START Exercise material

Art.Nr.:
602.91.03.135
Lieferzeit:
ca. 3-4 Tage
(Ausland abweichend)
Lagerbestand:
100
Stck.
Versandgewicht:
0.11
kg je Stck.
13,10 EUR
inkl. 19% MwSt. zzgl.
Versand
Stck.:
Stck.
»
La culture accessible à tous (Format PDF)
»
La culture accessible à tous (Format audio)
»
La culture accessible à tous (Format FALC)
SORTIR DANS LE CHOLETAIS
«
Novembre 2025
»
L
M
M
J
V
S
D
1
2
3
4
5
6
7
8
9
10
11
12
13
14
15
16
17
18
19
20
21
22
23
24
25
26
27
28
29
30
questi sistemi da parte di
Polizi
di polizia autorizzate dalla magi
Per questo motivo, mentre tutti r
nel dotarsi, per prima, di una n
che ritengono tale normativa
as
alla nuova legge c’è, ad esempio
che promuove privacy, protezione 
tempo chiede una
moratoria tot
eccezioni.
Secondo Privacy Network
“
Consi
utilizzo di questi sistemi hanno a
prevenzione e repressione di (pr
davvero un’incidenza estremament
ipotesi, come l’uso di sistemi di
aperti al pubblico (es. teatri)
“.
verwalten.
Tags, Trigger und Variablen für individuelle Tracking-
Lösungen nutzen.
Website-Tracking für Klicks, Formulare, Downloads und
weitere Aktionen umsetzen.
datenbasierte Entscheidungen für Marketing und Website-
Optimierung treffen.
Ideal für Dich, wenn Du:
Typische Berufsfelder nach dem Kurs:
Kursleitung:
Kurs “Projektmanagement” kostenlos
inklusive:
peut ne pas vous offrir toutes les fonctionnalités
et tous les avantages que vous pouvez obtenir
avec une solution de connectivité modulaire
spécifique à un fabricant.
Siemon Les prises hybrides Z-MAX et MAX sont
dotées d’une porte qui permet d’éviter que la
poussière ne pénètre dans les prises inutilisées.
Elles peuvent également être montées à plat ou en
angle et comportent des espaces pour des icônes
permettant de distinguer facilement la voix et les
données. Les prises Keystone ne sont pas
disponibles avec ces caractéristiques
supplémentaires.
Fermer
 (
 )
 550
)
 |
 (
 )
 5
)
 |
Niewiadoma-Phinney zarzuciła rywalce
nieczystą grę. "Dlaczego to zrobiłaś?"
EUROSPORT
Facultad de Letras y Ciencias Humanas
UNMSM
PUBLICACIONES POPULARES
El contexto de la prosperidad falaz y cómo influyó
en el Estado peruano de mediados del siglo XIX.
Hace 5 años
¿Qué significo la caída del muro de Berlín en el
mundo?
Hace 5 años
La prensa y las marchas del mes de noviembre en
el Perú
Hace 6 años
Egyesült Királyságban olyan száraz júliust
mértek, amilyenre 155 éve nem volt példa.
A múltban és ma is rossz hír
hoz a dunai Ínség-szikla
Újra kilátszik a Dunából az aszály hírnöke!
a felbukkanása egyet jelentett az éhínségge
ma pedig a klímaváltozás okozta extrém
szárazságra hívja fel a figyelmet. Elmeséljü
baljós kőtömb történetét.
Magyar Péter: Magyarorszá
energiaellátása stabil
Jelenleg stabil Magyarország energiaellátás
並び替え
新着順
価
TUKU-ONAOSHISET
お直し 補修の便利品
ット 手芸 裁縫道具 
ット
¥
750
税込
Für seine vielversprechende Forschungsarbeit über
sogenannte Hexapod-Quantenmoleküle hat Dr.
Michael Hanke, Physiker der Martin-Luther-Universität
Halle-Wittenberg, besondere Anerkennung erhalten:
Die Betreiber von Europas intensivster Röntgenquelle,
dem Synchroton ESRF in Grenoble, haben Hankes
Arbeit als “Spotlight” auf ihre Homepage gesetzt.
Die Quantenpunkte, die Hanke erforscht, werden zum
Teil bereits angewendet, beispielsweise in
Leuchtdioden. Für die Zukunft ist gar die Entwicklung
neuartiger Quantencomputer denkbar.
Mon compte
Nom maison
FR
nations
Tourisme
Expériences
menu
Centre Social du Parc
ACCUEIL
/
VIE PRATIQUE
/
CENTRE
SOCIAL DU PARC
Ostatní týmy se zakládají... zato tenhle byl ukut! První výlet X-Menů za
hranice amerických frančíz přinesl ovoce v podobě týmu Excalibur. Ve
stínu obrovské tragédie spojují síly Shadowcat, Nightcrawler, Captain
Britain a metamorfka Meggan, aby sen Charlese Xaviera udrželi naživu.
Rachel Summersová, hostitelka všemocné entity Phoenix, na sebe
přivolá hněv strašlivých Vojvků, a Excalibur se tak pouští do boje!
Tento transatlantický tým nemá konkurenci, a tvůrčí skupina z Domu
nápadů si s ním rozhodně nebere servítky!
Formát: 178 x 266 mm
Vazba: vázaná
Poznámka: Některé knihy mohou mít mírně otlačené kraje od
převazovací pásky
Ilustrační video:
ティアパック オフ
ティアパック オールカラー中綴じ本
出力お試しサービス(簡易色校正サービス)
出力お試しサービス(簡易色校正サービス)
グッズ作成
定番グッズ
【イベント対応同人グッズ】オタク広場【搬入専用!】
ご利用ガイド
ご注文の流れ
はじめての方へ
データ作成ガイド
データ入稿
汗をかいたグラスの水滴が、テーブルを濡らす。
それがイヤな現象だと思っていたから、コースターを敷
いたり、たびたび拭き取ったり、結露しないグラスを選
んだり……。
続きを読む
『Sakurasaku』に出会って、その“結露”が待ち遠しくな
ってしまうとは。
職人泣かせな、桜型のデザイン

END Exercise material

Work required -> Return every line from the entries above that includes the word "sistemi".

Response to this task ->
questi sistemi da parte di
utilizzo di questi sistemi hanno a
ipotesi, come l’uso di sistemi di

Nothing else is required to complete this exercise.